No entendía bien por qué lo sentía así, pero era mi verdad más profunda. Un deseo sencillo que, para mí, lo significaba todo.
Pero la realidad fue otra
En el colegio, ser diferente no pasaba desapercibido.
Había miradas, risas, burlas. Me juzgaban por no llevar vestido ni faldas, por no maquillarme ni pintarme las uñas.
Ser trans no era algo que la gente entendiera.
Y yo solo quería que me dejaran ser.
Desde primaria se metían conmigo, y yo no entendía por qué.
Quería entrar al baño de chicos, pero los maestros no me dejaban.
Todo era un infierno.
Pero el verdadero infierno empezó en secundaria.
Pensaba que la ESO sería un lugar libre, donde uno podía ser uno mismo sin miedo a ser juzgado. Pero no fue así.
Lo recuerdo perfectamente
El primer día de clase.
Y que te llamen por tu nombre.
Un nombre con el que no te identificas.
Cada vez que lo escuchaba, era como si una espina se clavara lentamente en mi pecho.
No tenía a nadie con quien hablar. Me sentía... solo.

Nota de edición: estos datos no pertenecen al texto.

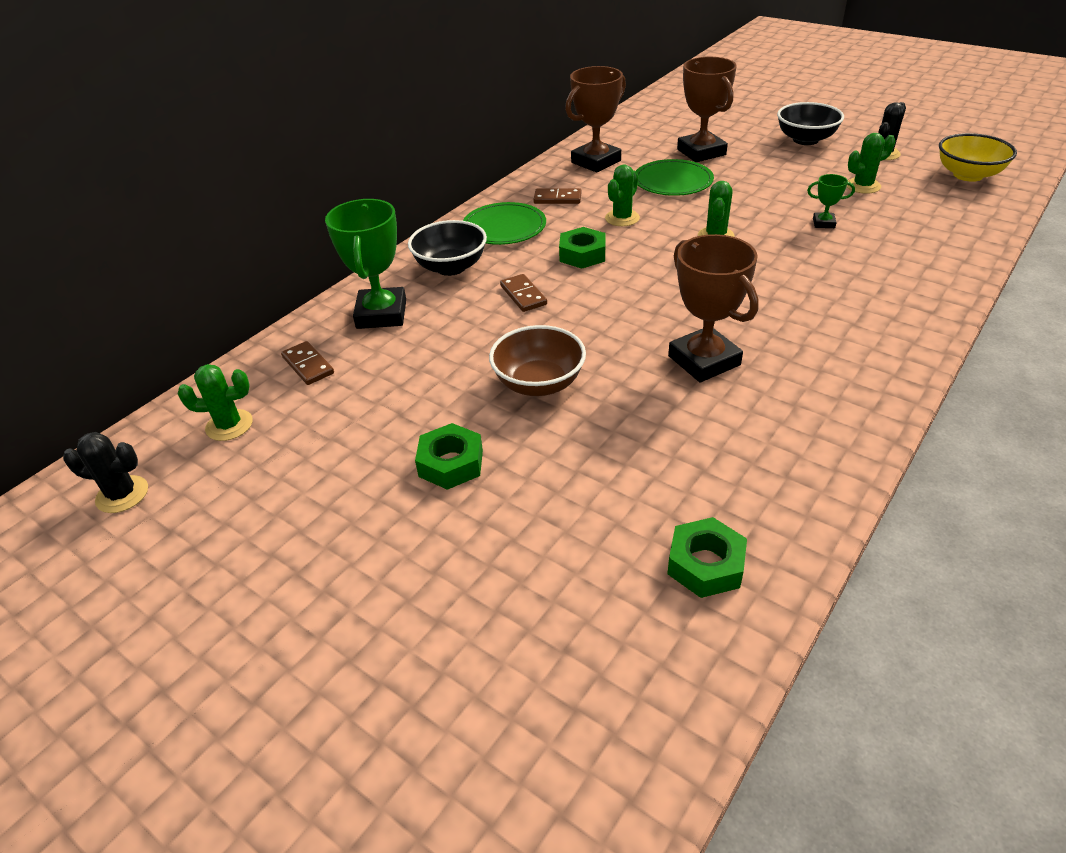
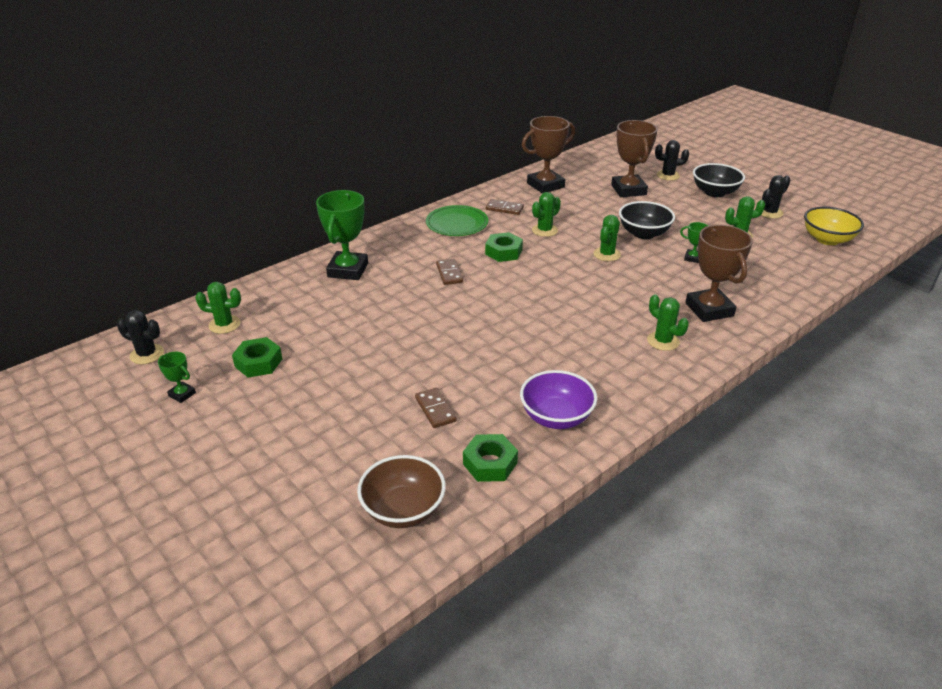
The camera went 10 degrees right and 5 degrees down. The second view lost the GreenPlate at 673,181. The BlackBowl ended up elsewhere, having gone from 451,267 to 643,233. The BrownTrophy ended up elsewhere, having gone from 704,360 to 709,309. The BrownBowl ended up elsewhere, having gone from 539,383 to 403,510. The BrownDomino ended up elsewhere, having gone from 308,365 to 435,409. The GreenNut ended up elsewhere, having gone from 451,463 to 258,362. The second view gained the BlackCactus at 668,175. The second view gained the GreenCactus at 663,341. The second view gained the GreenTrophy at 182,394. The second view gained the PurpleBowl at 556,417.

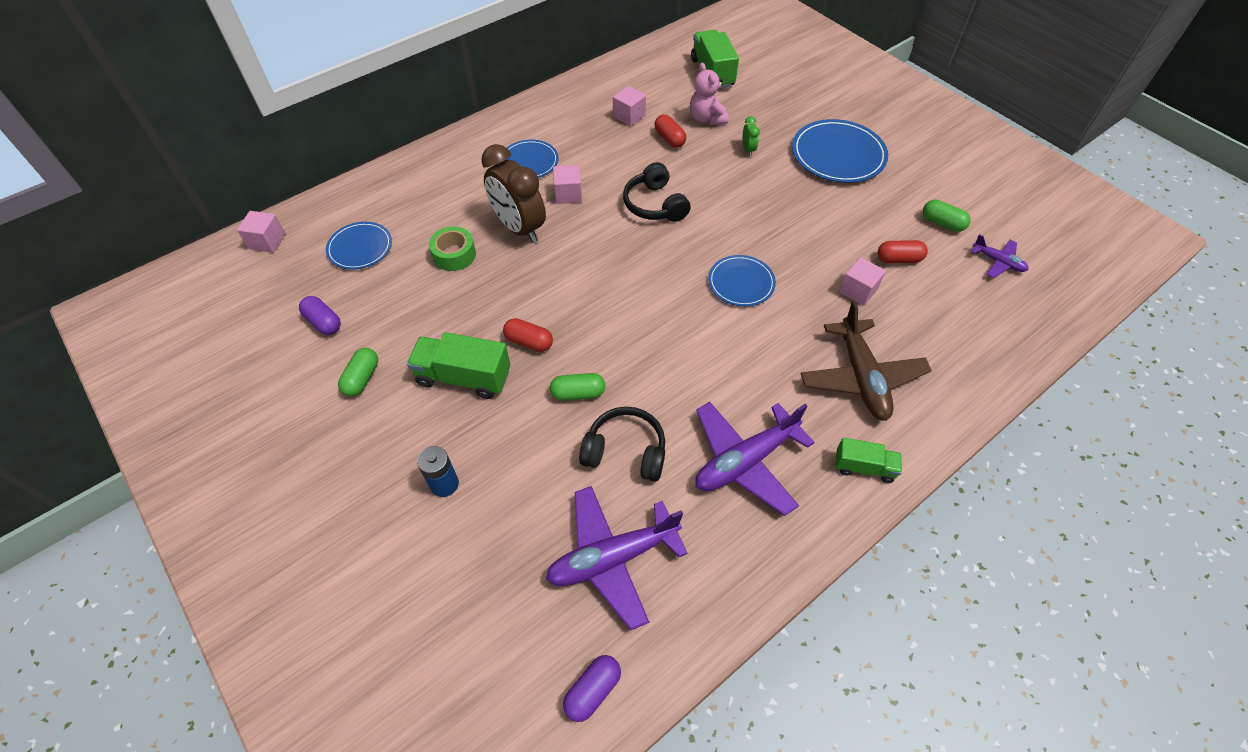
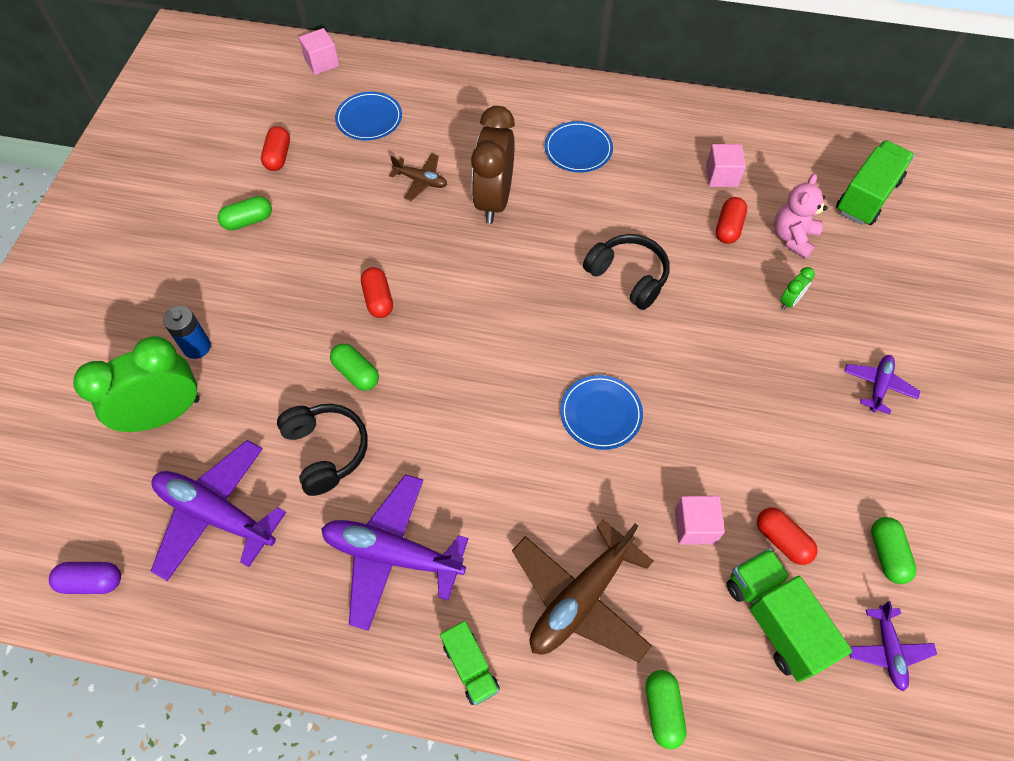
The camera went 50 degrees right and 5 degrees up. Where the BluePlate stood at 838,154, the PurplePlane came to stand at 878,386. The BlackHeadphones at 655,204 ended up facing another way, 105 degrees clockwise from before. The second view lost the PinkCube at 568,194. Where the GreenTape stood at 454,255, the BrownPlane came to stand at 421,181. What was the PurpleCapsule at 323,322 turned into the RedCapsule at 278,156. The GreenTruck ended up elsewhere, having gone from 464,377 to 775,620. The second view gained the GreenClock at 164,414. The second view gained the GreenCapsule at 662,710.

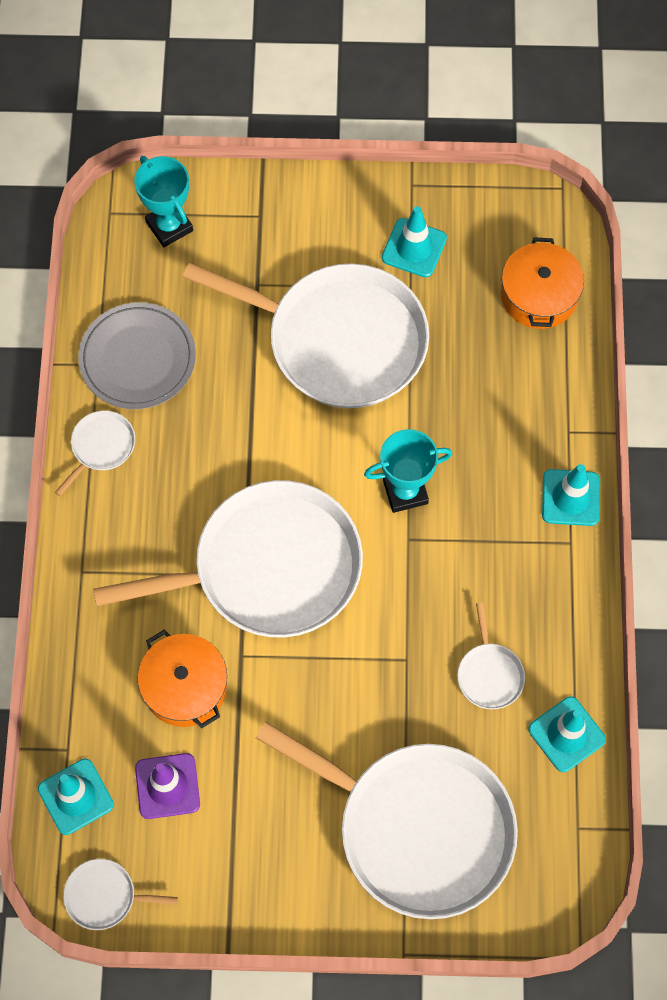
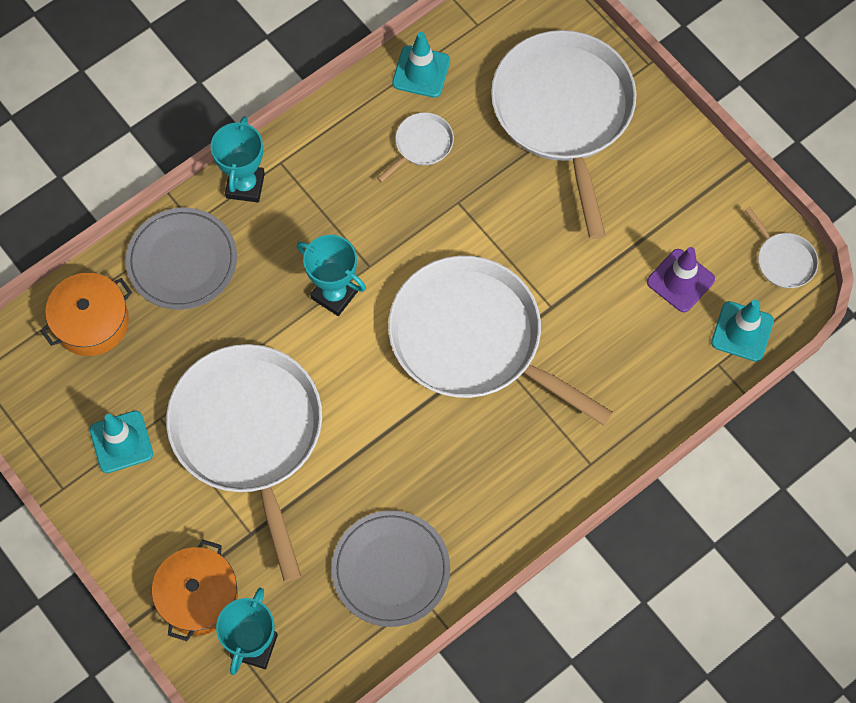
The camera went 130 degrees left and 0 degrees up. The second view lost the WhitePan at 101,447. Where the TurquoiseTrafficCone stood at 570,498, the TurquoiseTrophy came to stand at 245,185. The OrangePot ended up elsewhere, having gone from 185,686 to 198,596. The second view gained the GreyPlate at 182,261.

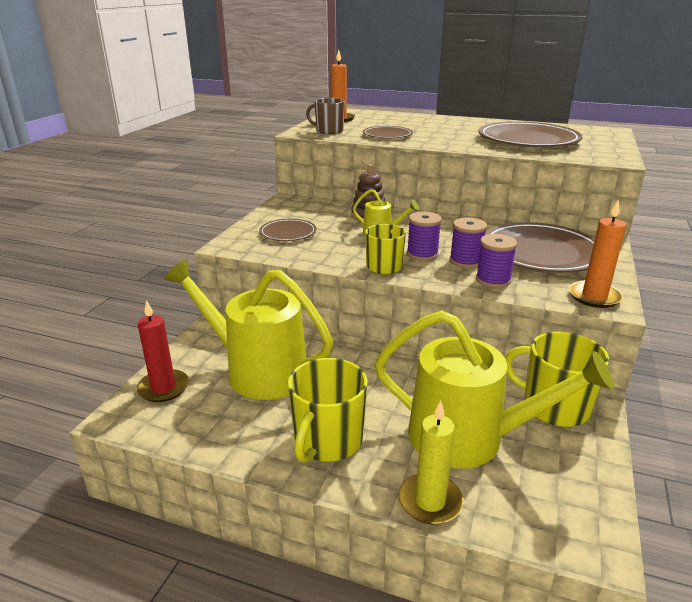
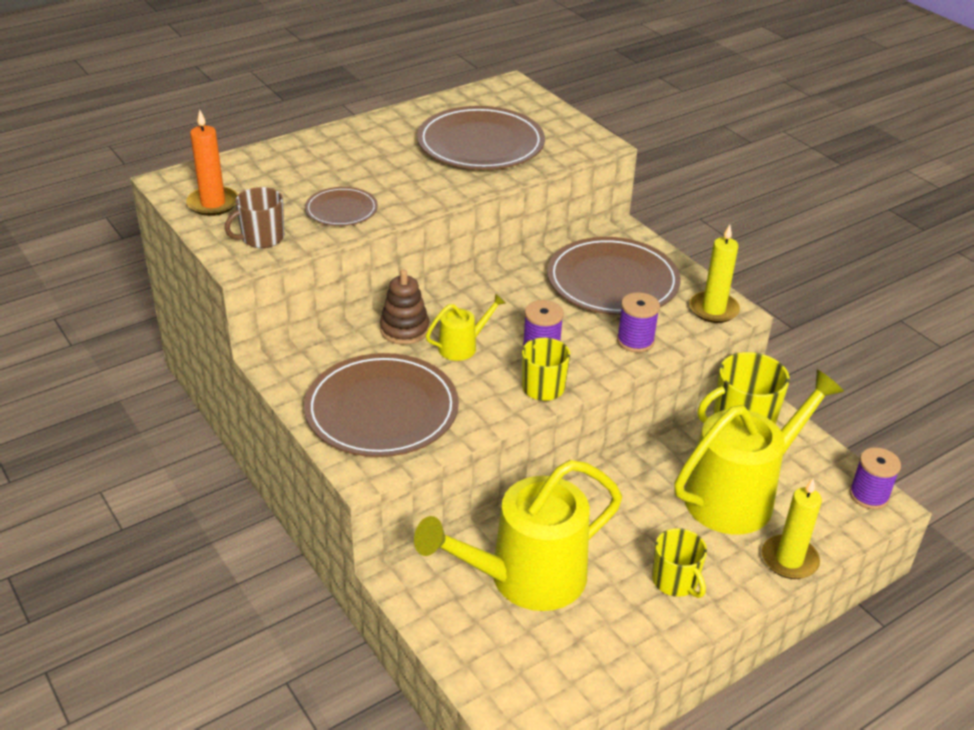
The camera went 55 degrees left and 10 degrees up. What was the OrangeCandle at 594,297 turned into the YellowCandle at 713,309. The PurpleSpool ended up elsewhere, having gone from 465,261 to 868,495. The size of the BrownPlate at 288,233 changed by a factor of 1.93. The second view lost the RedCandle at 163,388. The size of the YellowMug at 327,440 changed by a factor of 0.65.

Un día, de camino a casa, unos compañeros comenzaron a seguirme.
Yo no me había dado cuenta de que estaban tras de mí.
Empecé a oír pasos. Cada vez más cerca.
Mi respiración se aceleraba.
Cuanto más cerca estaba de mi casa, más lejos sentía que estaba de mí mismo.
Hasta que lo escuché:
— Machorra
Salí corriendo sin mirar atrás. Con el corazón desbocado, como si mi vida dependiera de cada zancada.
Subí las escaleras de dos en dos, abrí la puerta de casa y la cerré de un portazo.
El silencio se hizo.
Me apoyé en ella con la espalda y me dejé caer poco a poco hasta quedar sentado en el suelo, con las rodillas pegadas al pecho.
Y lloré.
Lloré como si al soltar cada lágrima pudiera arrancarme todo el dolor.
Como si romperme por dentro fuera la única forma de seguir adelante.
A veces, ser quien eres duele más de lo que debería.